Exercise instructions. Copy exactly the run of lines that begins at the line with "广东宏川智慧物流股份有限公司2021年年度报告全文" and ends at the final line of the entries.

::: Material for the task

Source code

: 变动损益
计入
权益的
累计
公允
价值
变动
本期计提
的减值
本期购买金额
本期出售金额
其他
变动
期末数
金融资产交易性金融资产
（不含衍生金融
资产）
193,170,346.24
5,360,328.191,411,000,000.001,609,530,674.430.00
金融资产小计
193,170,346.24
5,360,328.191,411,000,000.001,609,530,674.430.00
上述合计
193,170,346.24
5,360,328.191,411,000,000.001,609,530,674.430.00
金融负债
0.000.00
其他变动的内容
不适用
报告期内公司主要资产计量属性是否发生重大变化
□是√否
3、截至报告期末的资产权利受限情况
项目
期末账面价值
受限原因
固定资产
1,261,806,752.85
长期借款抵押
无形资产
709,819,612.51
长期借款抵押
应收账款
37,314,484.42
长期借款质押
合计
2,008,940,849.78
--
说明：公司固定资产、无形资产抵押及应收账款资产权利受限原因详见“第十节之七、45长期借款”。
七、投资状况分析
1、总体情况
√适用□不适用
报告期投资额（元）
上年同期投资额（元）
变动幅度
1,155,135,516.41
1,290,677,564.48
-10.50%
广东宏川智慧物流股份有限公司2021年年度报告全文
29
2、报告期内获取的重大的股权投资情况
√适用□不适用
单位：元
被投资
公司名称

::::::

Answer space.
广东宏川智慧物流股份有限公司2021年年度报告全文
29
2、报告期内获取的重大的股权投资情况
√适用□不适用
单位：元
被投资
公司名称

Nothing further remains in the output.